また、助産師会の方々による講話「命の大切さ伝え隊」事業は、市内の全幼稚園・保育所で、PTAと保護者会との共催により実施しました。
今後も、保護者が自らの問題として、より良い子育てを考える場が持てるよう、「ハッピー子育て応援団」、「ハッピー赤ちゃんだっこ授業」などの先駆的な施策に加え、仲間づくりや情報提供などの支援も行っていく考えであります。


障害者福祉について

障害者自立支援法が施行され、サービス体系が抜本的に見直される中で、小規模作業所(法定外施設)については、平成二十三年度までに法定施設へ移行する必要がありますが、市内二か所の障害者作業所では、関係者のご努力により「まつぼっくり作業所」が本年四月に移行でき、続いて「お菓子屋くれぱす」も本年度中には移行できる状況になりました。
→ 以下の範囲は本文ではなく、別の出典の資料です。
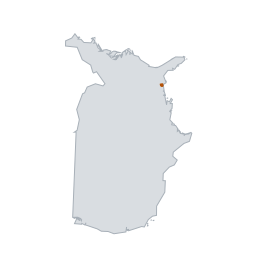 Washington, Florida, United States of America (highlighted), rotated 260°
{"feature_id": "52423323B12905112958239", "entity_name": "Washington", "entity_type": "district", "adm_level": 2, "iso_a3": "USA", "parent_name": "United States of America", "parent_adm1": "Florida", "projection": "orthographic", "projection_center": [-85.799, 30.61], "detail": "fine", "context": "in_parent", "style": "filled", "palette": "amber", "viewbox_px": 256, "rotation_deg": 260, "n_neighbors": 0, "source": "geoboundaries", "source_scale": "gbopen_adm2", "svg_char_len": 4081}
<svg xmlns="http://www.w3.org/2000/svg" viewBox="0 0 256 256"><g transform="rotate(260 128 128)"><path d="M203.2,94.8L216.3,92.0L219.6,80.7L224.7,81.7L226.3,88.2L230.0,92.1L225.4,94.4L225.4,95.7L224.2,94.3L223.5,97.1L219.9,99.4L218.3,106.3L221.1,108.8L222.6,108.3L221.9,107.1L222.5,107.6L222.9,109.0L218.6,110.5L217.5,109.1L217.4,111.2L212.3,112.3L208.7,115.4L208.9,113.8L208.5,112.9L207.8,116.6L209.0,117.1L209.0,120.2L206.8,124.4L203.7,122.2L205.1,119.6L203.4,121.5L204.4,124.1L205.8,125.6L206.2,127.3L203.4,134.0L204.0,129.9L201.0,126.4L202.3,122.2L199.8,123.7L201.3,129.5L198.5,127.9L197.6,128.2L198.3,126.3L198.2,125.7L197.4,127.2L197.5,128.5L201.7,130.4L200.9,131.5L198.9,129.6L198.2,129.3L200.7,131.6L201.7,132.0L201.2,133.6L199.9,132.5L202.0,134.6L201.6,135.0L200.6,133.9L198.1,133.5L201.3,135.5L203.2,135.2L205.7,140.5L203.6,136.5L204.4,139.2L200.6,138.9L203.5,141.4L204.7,140.5L203.3,143.1L199.7,142.5L202.0,143.6L200.2,145.0L202.5,145.7L198.5,146.6L196.7,150.7L193.0,152.1L186.1,159.7L185.1,159.0L182.6,165.7L182.4,167.4L183.8,172.4L189.7,187.2L188.1,195.3L185.3,195.9L182.4,191.7L181.8,188.2L177.7,184.2L179.0,182.3L177.0,182.5L177.8,177.2L173.1,172.1L166.0,173.4L164.7,170.3L157.7,170.0L158.6,168.9L157.4,170.0L154.2,170.5L154.2,168.2L153.7,169.8L144.1,170.0L148.1,171.3L146.6,173.4L149.7,175.6L148.1,176.7L144.7,173.8L144.4,175.9L139.7,174.8L137.2,171.9L135.5,173.2L128.8,170.6L124.6,173.3L125.7,172.6L123.6,171.6L122.2,175.3L117.8,177.3L118.8,176.6L116.1,176.0L117.0,177.4L113.6,178.6L112.0,182.6L110.6,181.8L111.7,183.0L111.6,186.8L112.7,189.2L111.7,189.9L104.2,186.2L103.1,180.4L96.4,168.4L92.4,167.2L87.9,170.9L83.6,167.2L82.3,161.8L77.1,154.8L70.1,153.3L69.6,155.6L58.4,153.1L46.1,142.6L37.0,140.9L36.9,136.8L34.3,132.1L27.7,126.9L28.6,124.3L26.7,110.6L27.4,109.5L28.0,111.4L28.2,108.7L30.8,109.4L26.0,107.9L26.3,95.8L29.5,90.5L31.0,83.8L34.0,80.2L40.1,69.0L42.0,70.2L40.0,68.7L42.1,65.9L41.3,65.6L43.1,58.7L47.7,61.8L45.0,64.7L47.9,63.0L46.3,65.7L44.8,66.0L45.6,66.4L47.1,65.6L48.9,62.9L49.6,58.0L133.0,76.2L133.2,74.4L134.6,77.5L144.6,81.5L155.2,80.7L169.6,89.2L170.2,91.4L175.4,94.9L177.2,103.6L173.8,110.7L175.6,113.0L188.9,106.8L188.1,103.6L189.2,103.0L196.5,102.2L203.2,94.8ZM214.1,113.6L216.3,113.0L208.6,116.0L214.8,112.7L214.1,113.6ZM48.7,60.8L48.5,62.9L48.3,63.1L48.0,61.4L48.7,60.8ZM112.6,188.6L111.9,185.1L112.2,183.3L112.1,185.3L112.6,188.6ZM226.0,94.6L226.1,95.6L225.7,95.4L226.0,94.6ZM137.2,172.9L137.4,173.7L136.6,173.0L137.2,172.9ZM29.6,130.9L30.6,130.7L30.6,130.9L29.6,130.9ZM28.8,130.3L28.3,130.7L28.2,130.1L28.8,130.3ZM220.7,110.4L220.1,111.1L220.7,110.4ZM112.9,181.6L112.2,183.0L113.9,180.3L112.9,181.6ZM188.0,182.3L189.1,185.3L187.8,182.1L188.0,182.3ZM33.3,134.7L33.4,135.6L33.2,134.7L33.3,134.7ZM188.6,195.7L187.7,196.7L189.1,194.6L188.6,195.7ZM206.1,142.4L205.3,143.6L205.8,140.8L206.1,142.4ZM48.7,59.1L48.4,59.6L48.3,59.3L48.7,59.1ZM116.9,178.0L115.4,178.5L117.0,177.7L116.9,178.0ZM222.8,110.4L222.9,111.1L222.2,111.0L222.8,110.4ZM32.6,136.8L32.6,137.9L32.4,136.9L32.6,136.8ZM115.0,179.0L114.3,179.3L114.9,178.8L115.0,179.0ZM205.9,128.6L205.2,130.2L206.0,128.0L205.9,128.6ZM124.1,174.0L123.0,174.5L124.5,173.6L124.1,174.0ZM182.8,166.5L182.7,167.8L182.5,166.9L182.8,166.5ZM202.8,145.9L202.5,146.2L203.4,145.2L202.8,145.9ZM168.5,173.1L167.3,173.8L166.8,173.6L168.5,173.1ZM153.8,170.3L153.6,170.5L152.9,170.5L153.8,170.3ZM180.4,188.3L180.6,189.2L180.2,188.2L180.4,188.3ZM150.7,171.9L150.5,172.7L150.4,171.3L150.7,171.9ZM185.9,197.9L185.2,198.0L186.2,197.7L185.9,197.9ZM208.9,120.7L208.5,121.5L208.9,120.4L208.9,120.7ZM204.7,143.9L204.3,144.2L204.2,144.2L204.7,143.9Z" fill="#d9dde1" stroke="#a8b0b8" stroke-width="1"/><path d="M163.7,168.2L163.5,168.4L163.5,168.5L163.3,168.6L163.3,168.8L163.5,169.0L163.6,169.3L163.4,169.5L163.1,169.6L163.0,169.8L163.1,169.7L163.3,169.7L163.5,169.7L165.2,169.6L165.2,168.9L165.4,168.9L165.4,168.6L165.4,167.8L165.2,167.8L165.2,167.6L164.7,167.6L164.7,167.8L164.6,168.0L164.1,168.0L164.1,167.9L163.9,167.8L163.7,168.0L163.8,168.1L163.7,168.2Z" fill="#f59e0b" stroke="#b45309" stroke-width="1.5"/></g></svg>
また、本年九月から障害者の日中活動、スポーツ活動の場として「障害児・者のためのトランポリン教室」を実施しております。
これはトランポリン器具を市で購入し、鳥取県トランポリン協会の協力のもと、境港市障害児(者)育成会が教室運営を行っているもので、これまでに五回開催され、参加者は皆いきいきとした笑顔で運動を楽しんでおり、大変好評であります。
十一月からは、市民総合ボランティアセンターとの協力体制のもと、境港総合技術高校生や市民ボランティアの参加により、さらに広がりのある事業展開を期待しているところであります。

さらに、障害者の就労支援について、障害者支援センターと連携して地元企業
への訪問活動を行っており、本年度は三名を就労につなぐことができました。
採用後も、ジョブコーチ(職場適応援助者)による指導や定期的な訪問を行う
支援態勢をとっており、引き続き障害者就労への理解向上に取り組んでまいります。


以上、市政の概要についてご報告申し上げましたが、議員並びに市民各位の格
段のご理解とご協力を賜りますようお願い申し上げます。